[Passage provided]:
August 2, 2016 10:10 pm

Since there haven’t been any hurricanes to hit the New York Harbor (since Sandy which wasn’t a hurricane when it hit there) Can I now fish there and get some of those big striped bass since there have been no hurricanes for over 10 years?

Ray Boorman
August 3, 2016 12:00 am

This research paper, or at least the comments attributed to the researchers involved, are over the top. First, they say that because of the dangerous conditions during hurricanes, no-one has done any research previously on what happens to fish during severe storms. Then they say that 22 fish were tagged in 2010. And finally, after the data from the storms in 2011, they now claim that it it is “unprecedented” that so many fish migrated out of the Hudson so quickly when the storms arrived. Truth be told, they have nowhere near enough data after just 1 year to say anything more than exactly where the fish travelled in that ONE year!

jarthuroriginal
August 3, 2016 3:08 am

Here is a quote from Anglers Chesapeake Fishing Report 07/14/2016:

Well guys and gals it’s been another exciting week here on the old Chesapeake Bay. With plenty of
big stripers hanging around and some bluefish starting to show up its bound to be
a July for the record books. The general theory of fish above the bridge from the
Bay Bridge to seven-foot knoll is still holding true in regards to big stripers
in the upper 30” range..

Looks like the fish and fishermen have weathered climate change.

dukesilver
August 6, 2016 7:32 am

In a related story SBLM (striped bass lives matter) leadership has called for reparations as a result of being temporarily displaced from their home due to WASP driven climate change.

[Written tasks]:
1. According to the comment thread above, how many fish were tagged in 2010?
2. Do the following statements agree with the comment thread above? For each, answer yes or no and quote the words that decide it. (a) The quoted fishing report is dated 07/14/2016. (b) One comment says Sandy was a hurricane when it hit the New York Harbor. (c) The quoted fishing report says bluefish are starting to show up.

[Recorded information]:
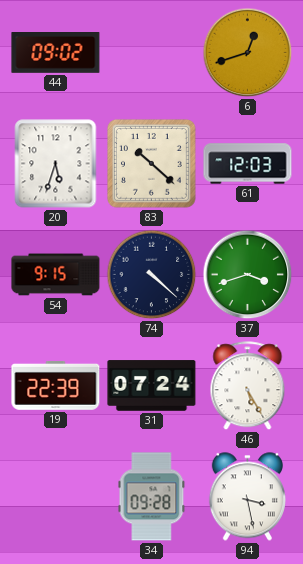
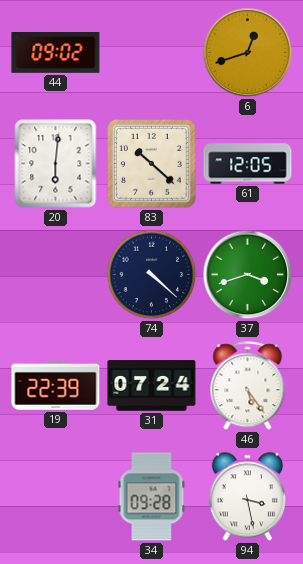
20: 5:33 -> 6:01
61: 12:03 -> 12:05
54: 9:15 -> none
46: 5:25 -> 5:24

[Responses to the exercise]:
1. 22 fish were tagged in 2010.

2.
(a) Yes: "Anglers Chesapeake Fishing Report 07/14/2016"
(b) No: "since Sandy which wasn’t a hurricane when it hit there"
(c) Yes: "some bluefish starting to show up"